We contend that, in practicality, participating in most systemic side deal matching constructions is a fairly high friction process for agents, in that successful side deal matching would require agents to engage in yet another Debt Order Handshake, which, under highly asynchronous conditions, could be too time consuming to merit the fee saved. But even if we construct side deal matching arrangements which are frictionless enough to merit their usage, relayers are not without recourse. A particularly targeted relayer could obfuscate debtors' addresses via a Commit-Execute construction that retains a trustless relationship between the relayer and creditor7:

1. In lieu of listing Debt Orders in the intended manner, relayers list Debt Orders modified such that all fields containing the debtor's address are zero'd out -- nullifying the validity of Debt Order messages and their associated signatures, but providing creditors with the data points necessary to reason about investing in any given debt offering.
2. Commit: Creditors commit to filling an order by submitting the invalid and incomplete Debt Order to a purpose-built smart contract that acts as an intermediary cog in the transaction.
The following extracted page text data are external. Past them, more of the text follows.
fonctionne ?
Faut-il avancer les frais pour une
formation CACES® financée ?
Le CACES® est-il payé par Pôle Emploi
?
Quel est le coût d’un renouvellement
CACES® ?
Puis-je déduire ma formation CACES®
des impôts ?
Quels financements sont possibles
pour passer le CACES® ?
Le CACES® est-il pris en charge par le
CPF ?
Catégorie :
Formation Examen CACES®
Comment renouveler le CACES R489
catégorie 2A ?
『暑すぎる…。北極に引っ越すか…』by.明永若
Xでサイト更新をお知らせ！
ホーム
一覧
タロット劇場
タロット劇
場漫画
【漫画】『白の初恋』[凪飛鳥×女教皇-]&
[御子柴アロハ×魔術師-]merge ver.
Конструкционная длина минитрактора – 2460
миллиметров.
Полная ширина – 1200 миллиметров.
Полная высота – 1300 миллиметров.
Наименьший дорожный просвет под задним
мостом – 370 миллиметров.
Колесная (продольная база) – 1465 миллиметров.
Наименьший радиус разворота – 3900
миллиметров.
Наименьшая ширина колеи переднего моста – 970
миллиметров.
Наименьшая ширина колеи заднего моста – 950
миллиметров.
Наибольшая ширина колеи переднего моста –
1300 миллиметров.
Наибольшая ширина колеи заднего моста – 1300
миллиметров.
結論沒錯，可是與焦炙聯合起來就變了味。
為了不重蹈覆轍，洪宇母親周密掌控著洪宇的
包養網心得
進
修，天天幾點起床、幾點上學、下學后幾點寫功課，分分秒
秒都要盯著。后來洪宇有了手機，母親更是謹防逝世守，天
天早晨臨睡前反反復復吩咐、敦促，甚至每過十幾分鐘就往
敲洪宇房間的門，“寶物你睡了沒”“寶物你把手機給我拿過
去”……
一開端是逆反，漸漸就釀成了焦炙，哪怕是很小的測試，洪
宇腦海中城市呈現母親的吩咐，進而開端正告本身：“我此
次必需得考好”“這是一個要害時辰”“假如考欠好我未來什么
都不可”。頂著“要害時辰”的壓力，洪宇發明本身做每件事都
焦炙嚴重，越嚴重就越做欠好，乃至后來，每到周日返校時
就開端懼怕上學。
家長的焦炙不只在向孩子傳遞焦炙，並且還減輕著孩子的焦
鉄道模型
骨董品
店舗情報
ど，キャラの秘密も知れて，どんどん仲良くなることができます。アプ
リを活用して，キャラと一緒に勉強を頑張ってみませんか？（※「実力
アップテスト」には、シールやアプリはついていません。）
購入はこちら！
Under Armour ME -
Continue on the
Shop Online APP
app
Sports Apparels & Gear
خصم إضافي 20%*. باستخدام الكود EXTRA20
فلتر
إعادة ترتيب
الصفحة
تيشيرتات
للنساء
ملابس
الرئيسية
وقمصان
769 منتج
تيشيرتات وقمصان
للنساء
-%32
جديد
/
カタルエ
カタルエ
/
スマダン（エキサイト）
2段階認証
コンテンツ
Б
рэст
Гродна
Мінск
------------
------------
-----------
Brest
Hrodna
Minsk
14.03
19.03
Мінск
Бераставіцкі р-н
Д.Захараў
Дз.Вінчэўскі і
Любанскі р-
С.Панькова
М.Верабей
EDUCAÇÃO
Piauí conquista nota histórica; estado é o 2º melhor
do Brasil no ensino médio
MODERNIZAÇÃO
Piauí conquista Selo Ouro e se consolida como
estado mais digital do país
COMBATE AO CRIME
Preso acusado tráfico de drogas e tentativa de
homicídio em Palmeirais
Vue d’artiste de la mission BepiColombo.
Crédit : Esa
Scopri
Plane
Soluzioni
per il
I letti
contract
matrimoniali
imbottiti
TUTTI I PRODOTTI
Additionally, creditors grant the smart contract token transfer allowances8 equivalent to the token allowances necessary to fill the Debt Order's attached 0x Broadcast Order.
3. Execute: The relayer executes the issuance and swap by submitting the complete, valid Debt Order to the aforementioned contract. The contract then verifies that all fields in the submitted Debt Order match their counterparts in the creditor's committed, incomplete Debt Order (with the exception of fields containing the debtor's address), and then, in sequence, transfers itself the requisite principle tokens from the creditor, submits the complete Debt Order to the debt kernel contract in its capacity as an intermediary creditor, and finally transfers the debt token it newly possesses to the creditor. If the submitted debt order is invalid or mismatched with the Debt Order committed to by the creditor, the contract throws and the creditor maintains ownership of her tokens.

Thus, relayers can leverage the above Commit-Execute construction in order give creditors a means of filling obfuscated Debt Orders in a trustless manner, if circumstances necessitate its usage.

## Footnotes

1 I emphasize equity-like insofar as protocol tokens are, in theory, not equity, but, in terms of their risk profile and the class of speculative interest they attract, behave exactly like equity.

2 Warren, Will, and Amir Bandeali. “0x: An Open Protocol for Decentralized Exchange on the Ethereum Blockchain.” Https://0xproject.Com, 0xproject.com/pdfs/0x_white_paper.pdf.

3 Zurrer, Ryan. “Keepers - Workers That Maintain Blockchain Networks.” Medium, Medium, 5 Aug. 2017, medium.com/@rzurrer/keepers-workers-that-maintain-blockchain-networks-a40182615b66.

4 In previous versions of this white paper, these entities were referred to as Risk Assessment Attesters, or RAAs. We've moved away from this terminology, given that 'underwriters' are more intuitively digestible as a broad class.

5 Grigg, Ian. “The Ricardian Contract.” Iang.org, 2000, iang.org/papers/ricardian_contract.html

6 Batiz-Benet, Juan, et al. “The SAFT Project: Toward a Compliant Token Sale Framework.” saftproject.com/static/SAFT-Project-Whitepaper.pdf.

7 Note that this construction only works for Debtor-Maker Debt Orders.

8 i.e. via the ERC20 approve method.